Stored data entries:
######

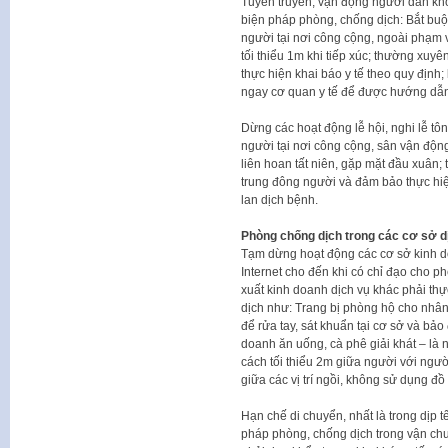
Tuyên truyền, vận động người dân khôn
biện pháp phòng, chống dịch: Bắt buộc
người tại nơi công cộng, ngoài phạm 
tối thiểu 1m khi tiếp xúc; thường xuy
thực hiện khai báo y tế theo quy định;
ngay cơ quan y tế để được hướng dẫn v
Dừng các hoạt động lễ hội, nghi lễ tôn
người tại nơi công cộng, sân vận động
liên hoan tất niên, gặp mặt đầu xuân; 
trung đông người và đảm bảo thực hiệ
lan dịch bệnh.
Phòng chống dịch trong các cơ sở dị
Tạm dừng hoạt động các cơ sở kinh do
Internet cho đến khi có chỉ đạo cho p
xuất kinh doanh dịch vụ khác phải th
dịch như: Trang bị phòng hộ cho nhân v
để rửa tay, sát khuẩn tại cơ sở và bảo
doanh ăn uống, cà phê giải khát – là n
cách tối thiểu 2m giữa người với ngườ
giữa các vị trí ngồi, không sử dụng 
Hạn chế di chuyển, nhất là trong dịp
pháp phòng, chống dịch trong vận ch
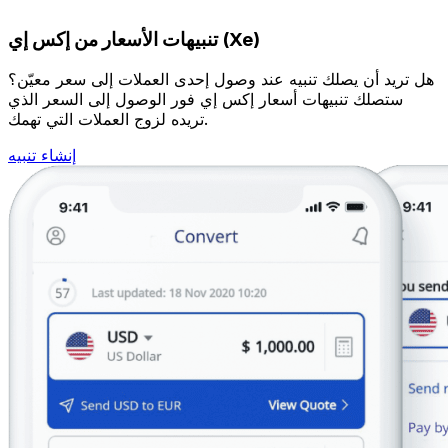
تنبيهات الأسعار من إكس إي (Xe)
هل تريد أن يصلك تنبيه عند وصول إحدى العملات إلى سعر معيّن؟
ستصلك تنبيهات أسعار إكس إي فور الوصول إلى السعر الذي
تريده لزوج العملات التي تهمك.
إنشاء تنبيه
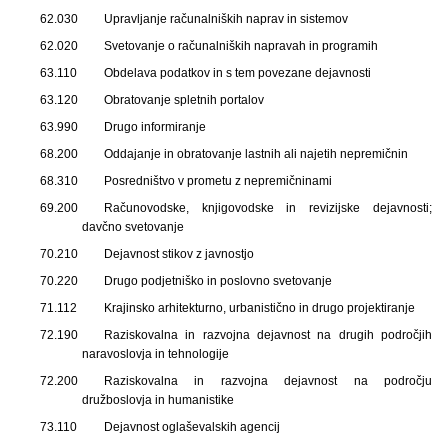
62.030
Upravljanje računalniških naprav in sistemov
62.020
Svetovanje o računalniških napravah in programih
63.110
Obdelava podatkov in s tem povezane dejavnosti
63.120
Obratovanje spletnih portalov
63.990
Drugo informiranje
68.200
Oddajanje in obratovanje lastnih ali najetih nepremičnin
68.310
Posredništvo v prometu z nepremičninami
69.200
Računovodske, knjigovodske in revizijske dejavnosti;
davčno svetovanje
70.210
Dejavnost stikov z javnostjo
70.220
Drugo podjetniško in poslovno svetovanje
71.112
Krajinsko arhitekturno, urbanistično in drugo projektiranje
72.190
Raziskovalna in razvojna dejavnost na drugih področjih
naravoslovja in tehnologije
72.200
Raziskovalna in razvojna dejavnost na področju
družboslovja in humanistike
73.110
Dejavnost oglaševalskih agencij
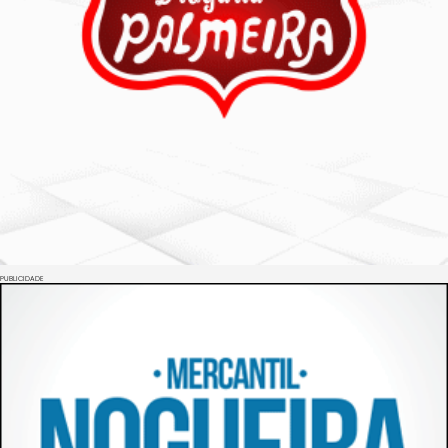
PUBLICIDADE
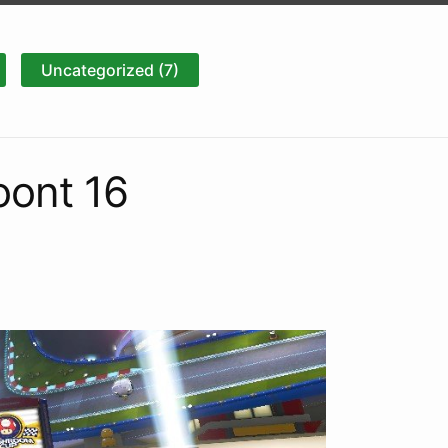
Uncategorized (7)
oont 16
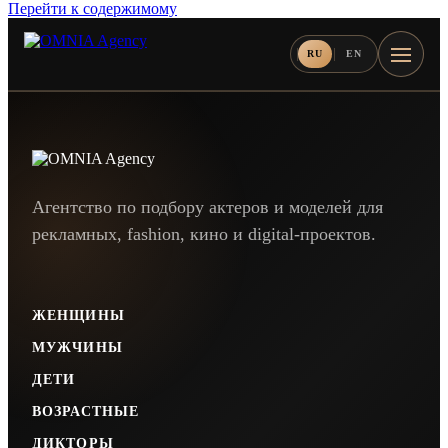
Перейти к содержимому
RU
EN
Кристина
Дарья
Алевтина
Елена
Пелагея
Диана
Диана
Елена
Нуар
Янжула
Сапожникова
Якунина
Житкова
Бойко
Руднева
Соколова
Агентство по подбору актеров и моделей для
рекламных, fashion, кино и digital-проектов.
ЖЕНЩИНЫ
МУЖЧИНЫ
ДЕТИ
ВОЗРАСТНЫЕ
ДИКТОРЫ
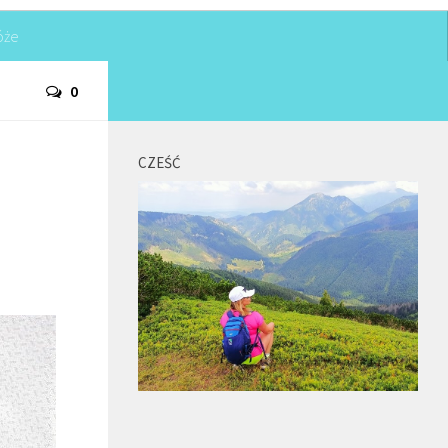
óże
0
CZEŚĆ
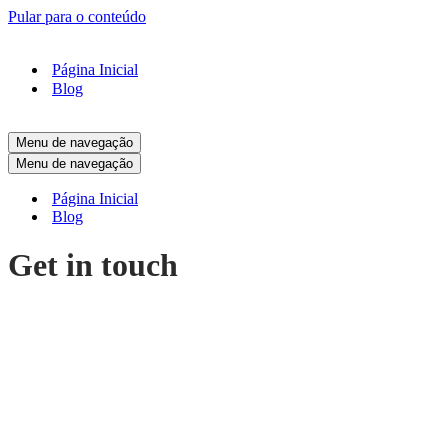
Pular para o conteúdo
Página Inicial
Blog
Menu de navegação
Menu de navegação
Página Inicial
Blog
Get in touch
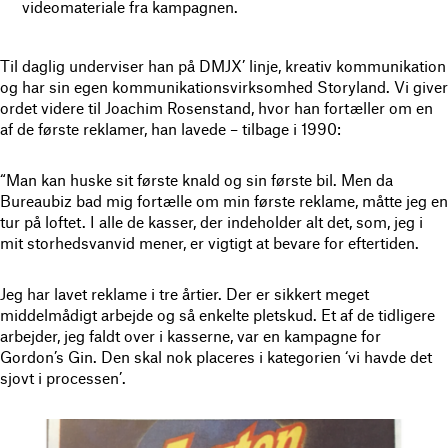
videomateriale fra kampagnen.
Til daglig underviser han på DMJX’ linje, kreativ kommunikation
og har sin egen kommunikationsvirksomhed Storyland. Vi giver
ordet videre til Joachim Rosenstand, hvor han fortæller om en
af de første reklamer, han lavede – tilbage i 1990:
“Man kan huske sit første knald og sin første bil. Men da
Bureaubiz bad mig fortælle om min første reklame, måtte jeg en
tur på loftet. I alle de kasser, der indeholder alt det, som, jeg i
mit storhedsvanvid mener, er vigtigt at bevare for eftertiden.
Jeg har lavet reklame i tre årtier. Der er sikkert meget
middelmådigt arbejde og så enkelte pletskud. Et af de tidligere
arbejder, jeg faldt over i kasserne, var en kampagne for
Gordon’s Gin. Den skal nok placeres i kategorien ‘vi havde det
sjovt i processen’.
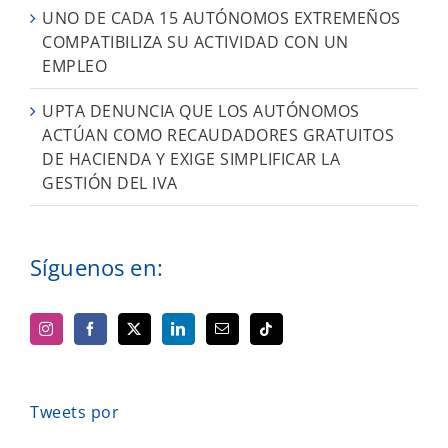
UNO DE CADA 15 AUTÓNOMOS EXTREMEÑOS
COMPATIBILIZA SU ACTIVIDAD CON UN
EMPLEO
UPTA DENUNCIA QUE LOS AUTÓNOMOS
ACTÚAN COMO RECAUDADORES GRATUITOS
DE HACIENDA Y EXIGE SIMPLIFICAR LA
GESTIÓN DEL IVA
Síguenos en:
Tweets por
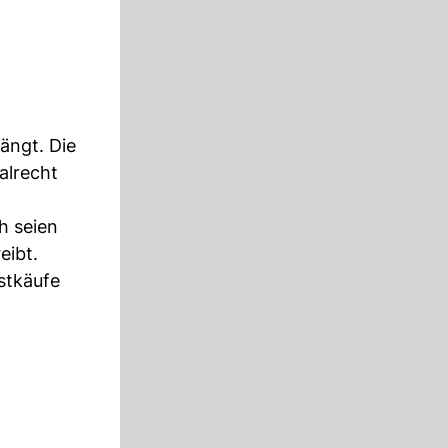
ängt. Die
alrecht
h seien
eibt.
estkäufe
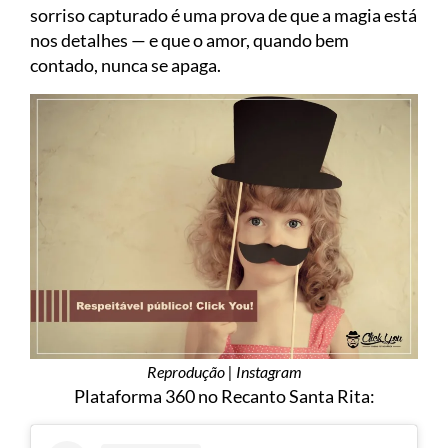
sorriso capturado é uma prova de que a magia está
nos detalhes — e que o amor, quando bem
contado, nunca se apaga.
Reprodução | Instagram
Plataforma 360 no Recanto Santa Rita:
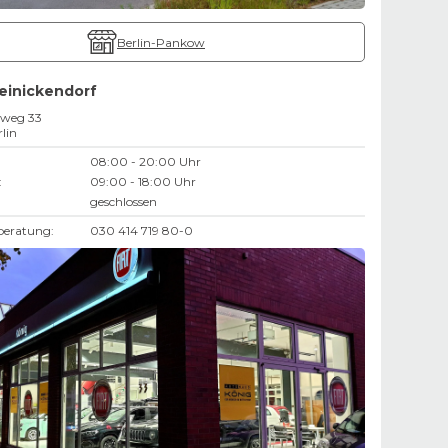
Berlin-Pankow
Reinickendorf
nweg 33
lin
08:00 - 20:00 Uhr
:
09:00 - 18:00 Uhr
geschlossen
beratung:
030 414 719 80-0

######

Edit the text of all the entries above by replacing "Reinickendorf" with "Spandau" and leaving everything else unchanged. Leave the pictures out of your answer.

Tuyên truyền, vận động người dân khôn
biện pháp phòng, chống dịch: Bắt buộc
người tại nơi công cộng, ngoài phạm 
tối thiểu 1m khi tiếp xúc; thường xuy
thực hiện khai báo y tế theo quy định;
ngay cơ quan y tế để được hướng dẫn v
Dừng các hoạt động lễ hội, nghi lễ tôn
người tại nơi công cộng, sân vận động
liên hoan tất niên, gặp mặt đầu xuân; 
trung đông người và đảm bảo thực hiệ
lan dịch bệnh.
Phòng chống dịch trong các cơ sở dị
Tạm dừng hoạt động các cơ sở kinh do
Internet cho đến khi có chỉ đạo cho p
xuất kinh doanh dịch vụ khác phải th
dịch như: Trang bị phòng hộ cho nhân v
để rửa tay, sát khuẩn tại cơ sở và bảo
doanh ăn uống, cà phê giải khát – là n
cách tối thiểu 2m giữa người với ngườ
giữa các vị trí ngồi, không sử dụng 
Hạn chế di chuyển, nhất là trong dịp
pháp phòng, chống dịch trong vận ch
تنبيهات الأسعار من إكس إي (Xe)
هل تريد أن يصلك تنبيه عند وصول إحدى العملات إلى سعر معيّن؟
ستصلك تنبيهات أسعار إكس إي فور الوصول إلى السعر الذي
تريده لزوج العملات التي تهمك.
إنشاء تنبيه
62.030
Upravljanje računalniških naprav in sistemov
62.020
Svetovanje o računalniških napravah in programih
63.110
Obdelava podatkov in s tem povezane dejavnosti
63.120
Obratovanje spletnih portalov
63.990
Drugo informiranje
68.200
Oddajanje in obratovanje lastnih ali najetih nepremičnin
68.310
Posredništvo v prometu z nepremičninami
69.200
Računovodske, knjigovodske in revizijske dejavnosti;
davčno svetovanje
70.210
Dejavnost stikov z javnostjo
70.220
Drugo podjetniško in poslovno svetovanje
71.112
Krajinsko arhitekturno, urbanistično in drugo projektiranje
72.190
Raziskovalna in razvojna dejavnost na drugih področjih
naravoslovja in tehnologije
72.200
Raziskovalna in razvojna dejavnost na področju
družboslovja in humanistike
73.110
Dejavnost oglaševalskih agencij
PUBLICIDADE
Uncategorized (7)
oont 16
Перейти к содержимому
RU
EN
Кристина
Дарья
Алевтина
Елена
Пелагея
Диана
Диана
Елена
Нуар
Янжула
Сапожникова
Якунина
Житкова
Бойко
Руднева
Соколова
Агентство по подбору актеров и моделей для
рекламных, fashion, кино и digital-проектов.
ЖЕНЩИНЫ
МУЖЧИНЫ
ДЕТИ
ВОЗРАСТНЫЕ
ДИКТОРЫ
óże
0
CZEŚĆ
Pular para o conteúdo
Página Inicial
Blog
Menu de navegação
Menu de navegação
Página Inicial
Blog
Get in touch
videomateriale fra kampagnen.
Til daglig underviser han på DMJX’ linje, kreativ kommunikation
og har sin egen kommunikationsvirksomhed Storyland. Vi giver
ordet videre til Joachim Rosenstand, hvor han fortæller om en
af de første reklamer, han lavede – tilbage i 1990:
“Man kan huske sit første knald og sin første bil. Men da
Bureaubiz bad mig fortælle om min første reklame, måtte jeg en
tur på loftet. I alle de kasser, der indeholder alt det, som, jeg i
mit storhedsvanvid mener, er vigtigt at bevare for eftertiden.
Jeg har lavet reklame i tre årtier. Der er sikkert meget
middelmådigt arbejde og så enkelte pletskud. Et af de tidligere
arbejder, jeg faldt over i kasserne, var en kampagne for
Gordon’s Gin. Den skal nok placeres i kategorien ‘vi havde det
sjovt i processen’.
UNO DE CADA 15 AUTÓNOMOS EXTREMEÑOS
COMPATIBILIZA SU ACTIVIDAD CON UN
EMPLEO
UPTA DENUNCIA QUE LOS AUTÓNOMOS
ACTÚAN COMO RECAUDADORES GRATUITOS
DE HACIENDA Y EXIGE SIMPLIFICAR LA
GESTIÓN DEL IVA
Síguenos en:
Tweets por
ängt. Die
alrecht
h seien
eibt.
estkäufe
sorriso capturado é uma prova de que a magia está
nos detalhes — e que o amor, quando bem
contado, nunca se apaga.
Reprodução | Instagram
Plataforma 360 no Recanto Santa Rita:
Berlin-Pankow
Spandau
nweg 33
lin
08:00 - 20:00 Uhr
:
09:00 - 18:00 Uhr
geschlossen
beratung:
030 414 719 80-0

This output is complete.